= Ganitagannadi =

1604 commentary in Kannada

Gaṇitagannaḍi (Mirror of Mathematics) is a commentary in Kannada on Viddṇācārya's Vārșikatantra composed by Śaṅkaranārāyaṇa Joisāru in 1604. Viddṇācārya's Vārșikatantra is a karaṇa text written before 1370 CE.

The book, written in Nandinagari script, is a karaṇa text, that is, a book which explain the various computations in astronomy especially with regard to those related to the preparation of Panchangam-s (calendar). Even though manuscripts of Kannada commentaries of several Sanskrit texts on astronomy like Sūryasiddhānta have been identified, Gaṇitagannaḍi is the first such commentary ever to be translated into English, printed and published.

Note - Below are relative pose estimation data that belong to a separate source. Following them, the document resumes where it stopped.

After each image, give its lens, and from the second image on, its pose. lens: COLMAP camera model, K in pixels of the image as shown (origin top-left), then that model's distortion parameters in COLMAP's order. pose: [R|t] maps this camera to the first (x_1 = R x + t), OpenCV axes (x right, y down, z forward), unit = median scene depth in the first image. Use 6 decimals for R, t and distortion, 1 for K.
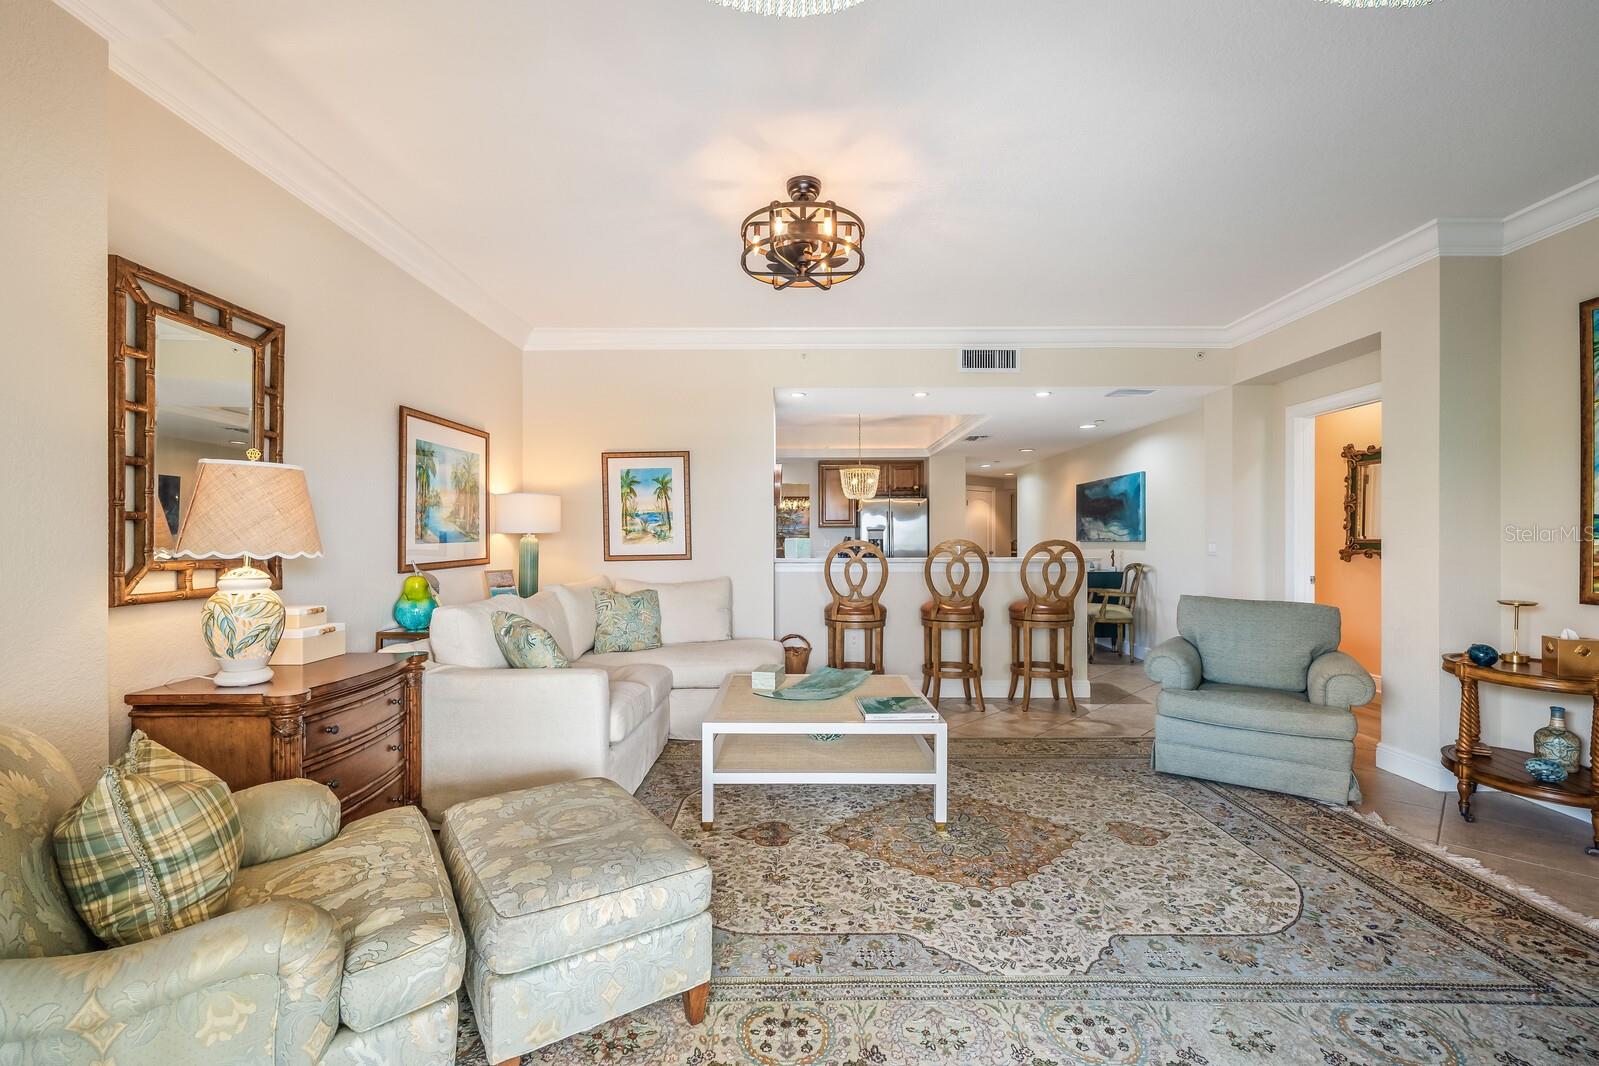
lens RADIAL K [[676.6, 0, 798.6], [0, 676.6, 531.9], [0, 0, 1]] dist [-0.003363, -0.000581]
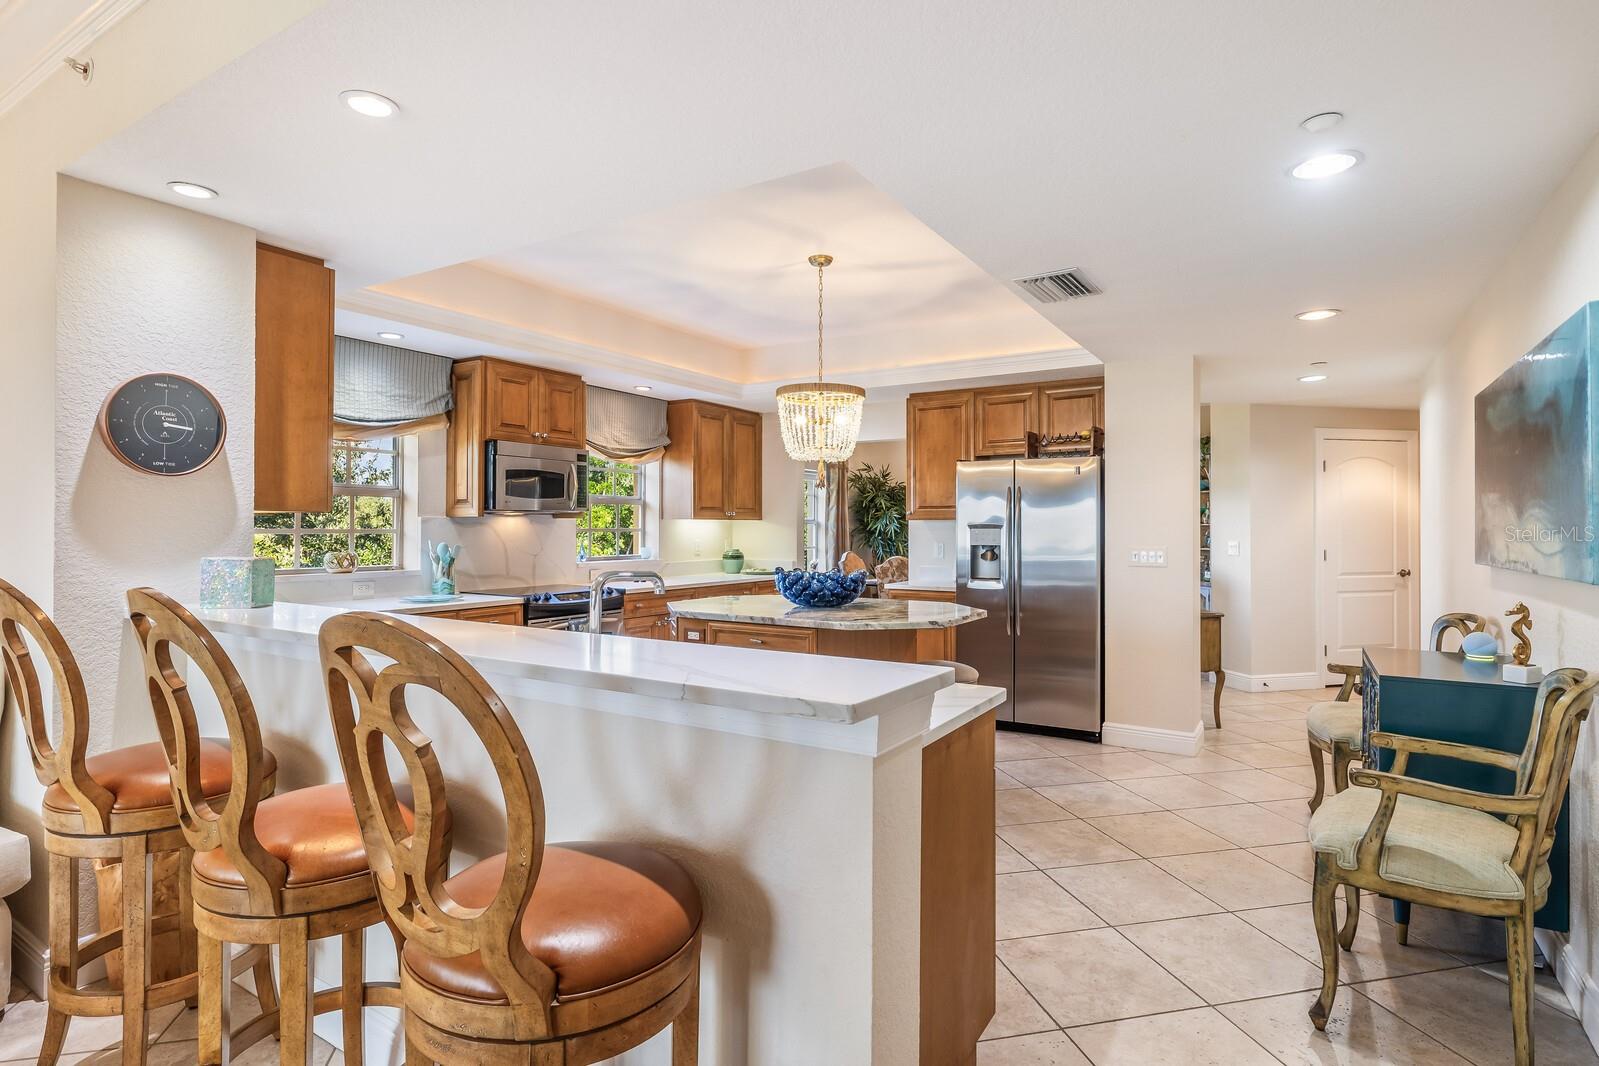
lens RADIAL K [[811.1, 0, 794.7], [0, 811.1, 527.8], [0, 0, 1]] dist [0.003500, 0.000843]
pose [[0.848665, 0.010606, -0.528825, 0.304629], [-0.010331, 0.999941, 0.003475, -0.002980], [0.528830, 0.002514, 0.848724, 0.437585]]
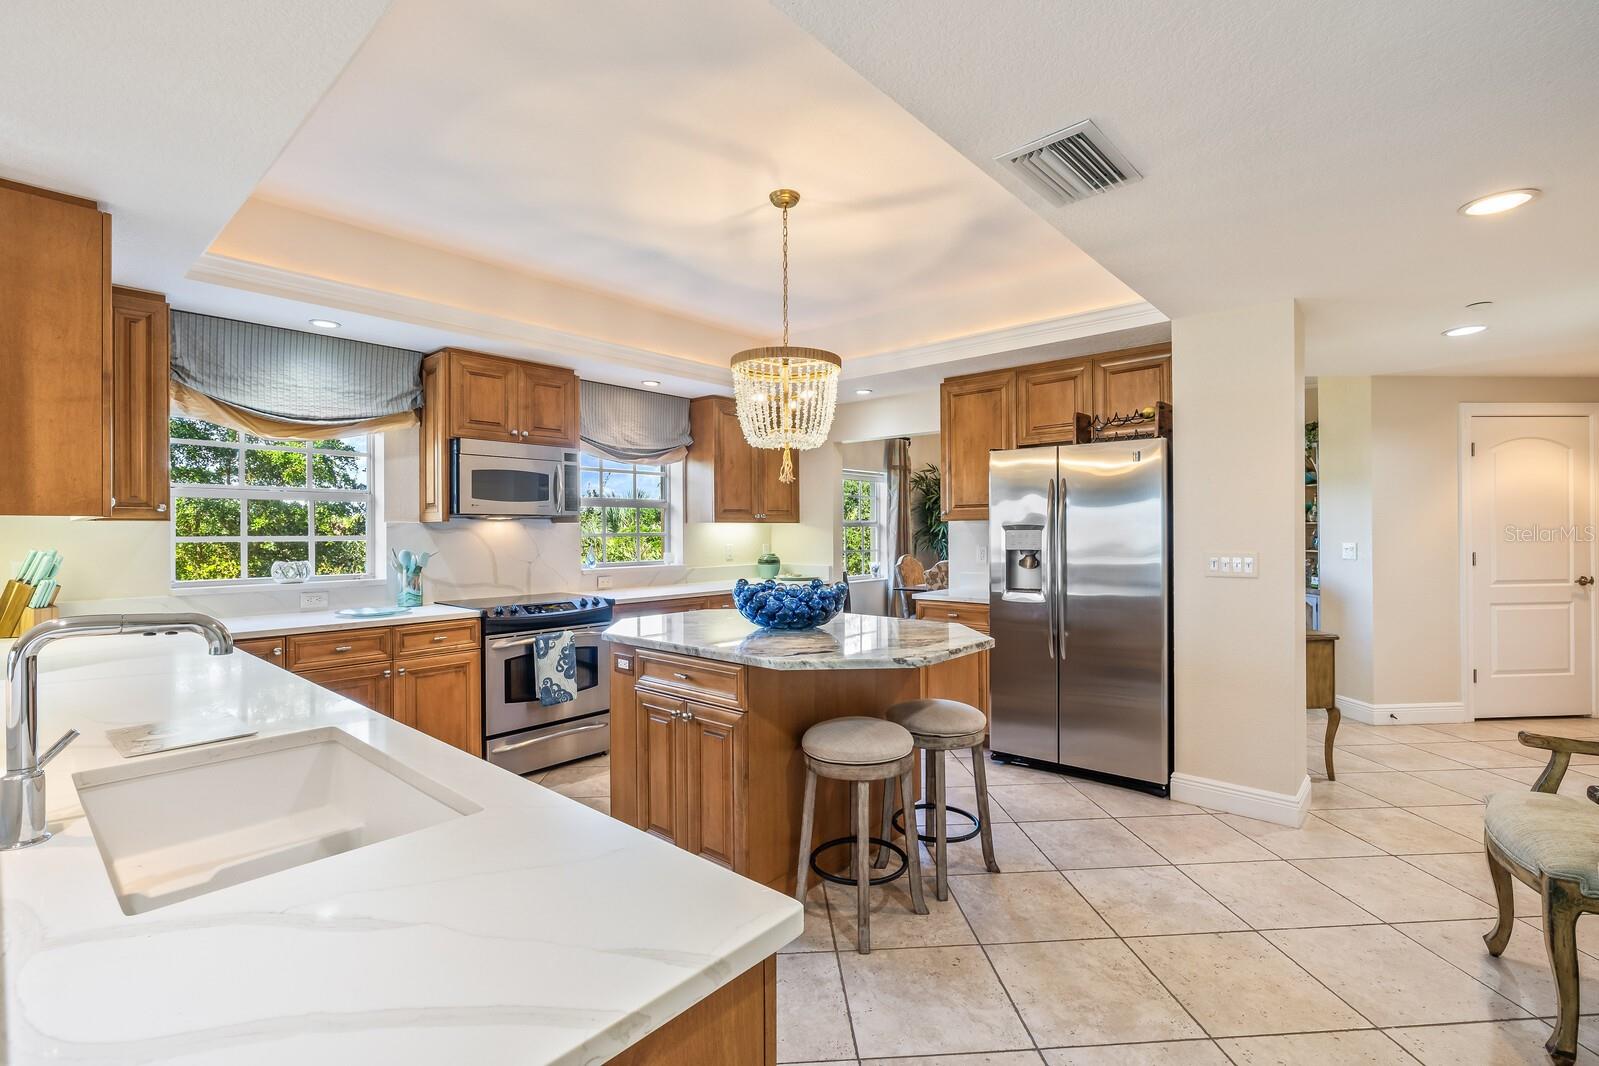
lens RADIAL K [[711.4, 0, 793.9], [0, 711.4, 536.2], [0, 0, 1]] dist [0.000524, -0.001273]
pose [[0.753333, 0.009129, -0.657576, 0.290457], [-0.001493, 0.999925, 0.012172, -0.003011], [0.657638, -0.008188, 0.753290, 0.590078]]
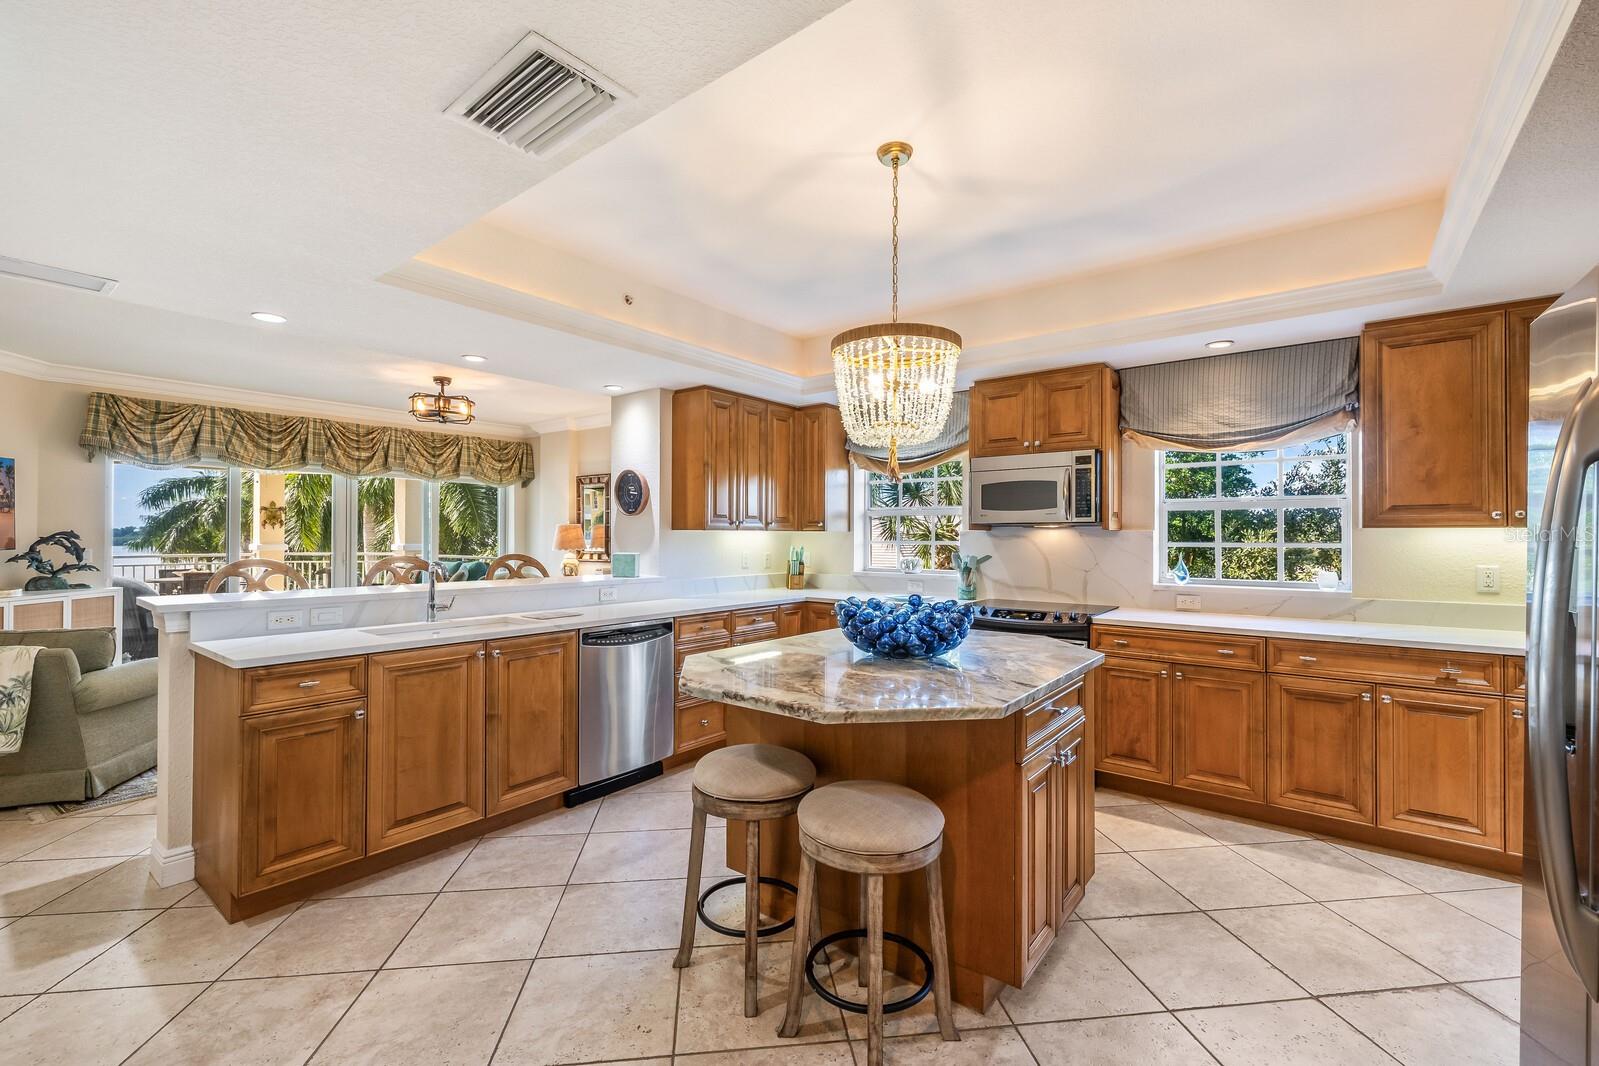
lens RADIAL K [[676.6, 0, 802.1], [0, 676.6, 531.7], [0, 0, 1]] dist [-0.003363, -0.000581]
pose [[-0.604140, -0.004440, -0.796866, 0.306748], [-0.000651, 0.999987, -0.005079, -0.002592], [0.796878, -0.002549, -0.604135, 0.959952]]
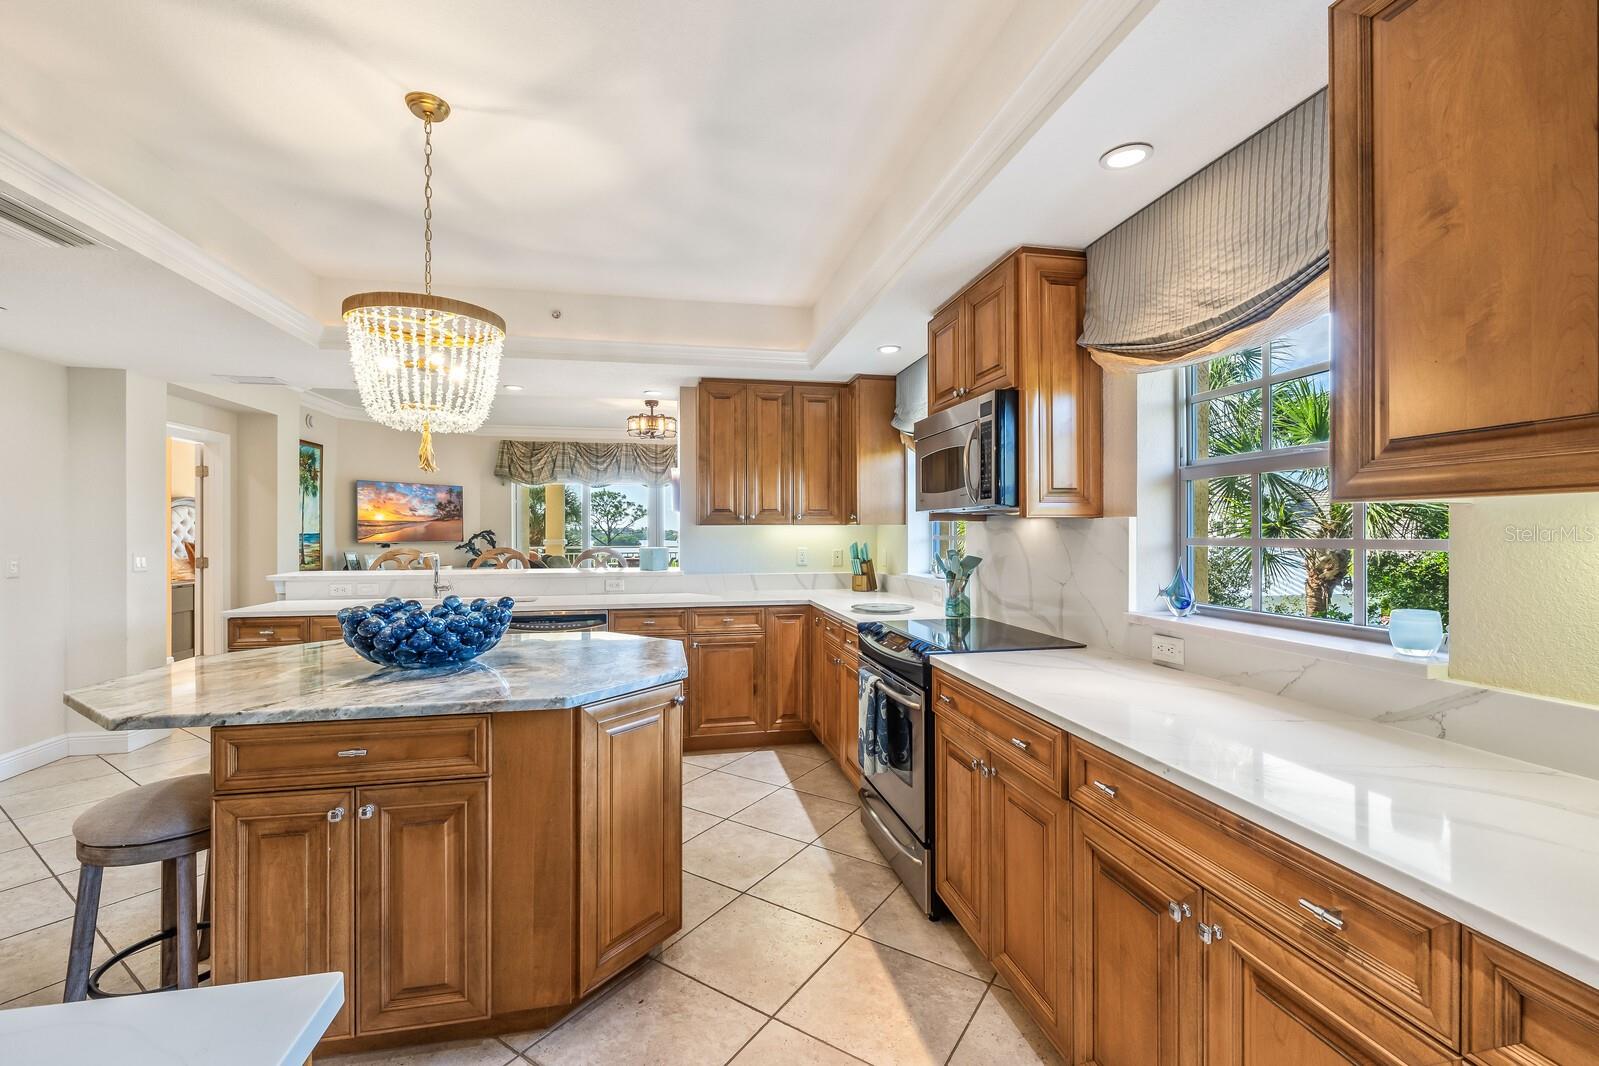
lens RADIAL K [[676.6, 0, 801.6], [0, 676.6, 533.6], [0, 0, 1]] dist [-0.003363, -0.000581]
pose [[-0.978746, 0.005529, -0.205003, -0.004010], [0.005151, 0.999984, 0.002378, -0.001198], [0.205012, 0.001271, -0.978759, 1.090797]]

Gaṇitagannaḍi was translated into English by B. S. Shylaja, a scientist associated with Jawaharlal Nehru Planetarium, Bengaluru and Seetharama Javagal and was published in 2021. It was Seetharama Javagal who brought to light the palm leaf manuscript of Gaṇitagannaḍi in his grandfather's collection.

The most important specialty of the book from an astronomical point of view is that, "in the third chapter (Chāyāddhāya). all the computations are based on a single parameter, namely the shadow length. Other quantities are based on Dyu-nishardha-Karna, to be obtained daily. This includes vishuvat-karna and vishuvatchaya. This clearly demonstrates the importance of actual observations. These traditional astronomers always advocated drig-ganita-aikya (that is, the concordance between observation and computation)."

==Outline of the book==

The first chapter of the book deals with the procedure for getting kalidina, starting from the kalivarsa count, and the method for getting the mean positions for planets. The second chapter provides the method for deriving the true positions of all planets, perigees and the nodes. The third chapter describes the procedures of tripraśnādhikāra in Sūryasiddhānta. The fourth chapter is devoted to eclipses. The fifth chapter describes a graphical method for obtaining the timings, magnitudes, and points of ingress. The next three chapters are very brief. The last chapter describes the determination of the elevation of the cusps of the crescent moon.